◆ DIRECTIONS FOR THIS TASK
Could you quote each of the lines below back verbatim, keeping every character unchanged?

◆ RECORDS SUPPLIED
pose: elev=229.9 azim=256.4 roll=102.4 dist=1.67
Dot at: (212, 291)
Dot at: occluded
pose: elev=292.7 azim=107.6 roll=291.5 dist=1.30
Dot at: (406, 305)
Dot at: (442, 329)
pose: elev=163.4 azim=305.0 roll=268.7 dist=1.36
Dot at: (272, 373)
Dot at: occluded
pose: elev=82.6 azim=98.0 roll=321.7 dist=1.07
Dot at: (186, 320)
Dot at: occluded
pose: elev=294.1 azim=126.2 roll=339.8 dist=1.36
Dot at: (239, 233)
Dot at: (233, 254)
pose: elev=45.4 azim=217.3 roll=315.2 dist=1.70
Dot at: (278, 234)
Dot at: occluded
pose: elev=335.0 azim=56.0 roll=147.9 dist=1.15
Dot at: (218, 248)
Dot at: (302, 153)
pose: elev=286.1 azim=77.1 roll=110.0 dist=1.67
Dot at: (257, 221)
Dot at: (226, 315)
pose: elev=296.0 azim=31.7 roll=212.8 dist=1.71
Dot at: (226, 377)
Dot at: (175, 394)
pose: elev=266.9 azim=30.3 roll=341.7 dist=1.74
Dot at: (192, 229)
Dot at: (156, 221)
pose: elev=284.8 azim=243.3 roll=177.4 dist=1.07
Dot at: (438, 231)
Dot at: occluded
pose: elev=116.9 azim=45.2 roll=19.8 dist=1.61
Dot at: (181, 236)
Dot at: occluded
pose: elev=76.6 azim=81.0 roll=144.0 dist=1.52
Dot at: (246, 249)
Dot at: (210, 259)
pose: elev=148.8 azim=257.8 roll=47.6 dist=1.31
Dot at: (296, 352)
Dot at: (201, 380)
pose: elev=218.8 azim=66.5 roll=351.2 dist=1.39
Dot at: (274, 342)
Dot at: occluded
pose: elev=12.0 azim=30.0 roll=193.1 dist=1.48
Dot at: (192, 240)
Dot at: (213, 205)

◆ RESULT OF THIS TASK
pose: elev=229.9 azim=256.4 roll=102.4 dist=1.67
Dot at: (212, 291)
Dot at: occluded
pose: elev=292.7 azim=107.6 roll=291.5 dist=1.30
Dot at: (406, 305)
Dot at: (442, 329)
pose: elev=163.4 azim=305.0 roll=268.7 dist=1.36
Dot at: (272, 373)
Dot at: occluded
pose: elev=82.6 azim=98.0 roll=321.7 dist=1.07
Dot at: (186, 320)
Dot at: occluded
pose: elev=294.1 azim=126.2 roll=339.8 dist=1.36
Dot at: (239, 233)
Dot at: (233, 254)
pose: elev=45.4 azim=217.3 roll=315.2 dist=1.70
Dot at: (278, 234)
Dot at: occluded
pose: elev=335.0 azim=56.0 roll=147.9 dist=1.15
Dot at: (218, 248)
Dot at: (302, 153)
pose: elev=286.1 azim=77.1 roll=110.0 dist=1.67
Dot at: (257, 221)
Dot at: (226, 315)
pose: elev=296.0 azim=31.7 roll=212.8 dist=1.71
Dot at: (226, 377)
Dot at: (175, 394)
pose: elev=266.9 azim=30.3 roll=341.7 dist=1.74
Dot at: (192, 229)
Dot at: (156, 221)
pose: elev=284.8 azim=243.3 roll=177.4 dist=1.07
Dot at: (438, 231)
Dot at: occluded
pose: elev=116.9 azim=45.2 roll=19.8 dist=1.61
Dot at: (181, 236)
Dot at: occluded
pose: elev=76.6 azim=81.0 roll=144.0 dist=1.52
Dot at: (246, 249)
Dot at: (210, 259)
pose: elev=148.8 azim=257.8 roll=47.6 dist=1.31
Dot at: (296, 352)
Dot at: (201, 380)
pose: elev=218.8 azim=66.5 roll=351.2 dist=1.39
Dot at: (274, 342)
Dot at: occluded
pose: elev=12.0 azim=30.0 roll=193.1 dist=1.48
Dot at: (192, 240)
Dot at: (213, 205)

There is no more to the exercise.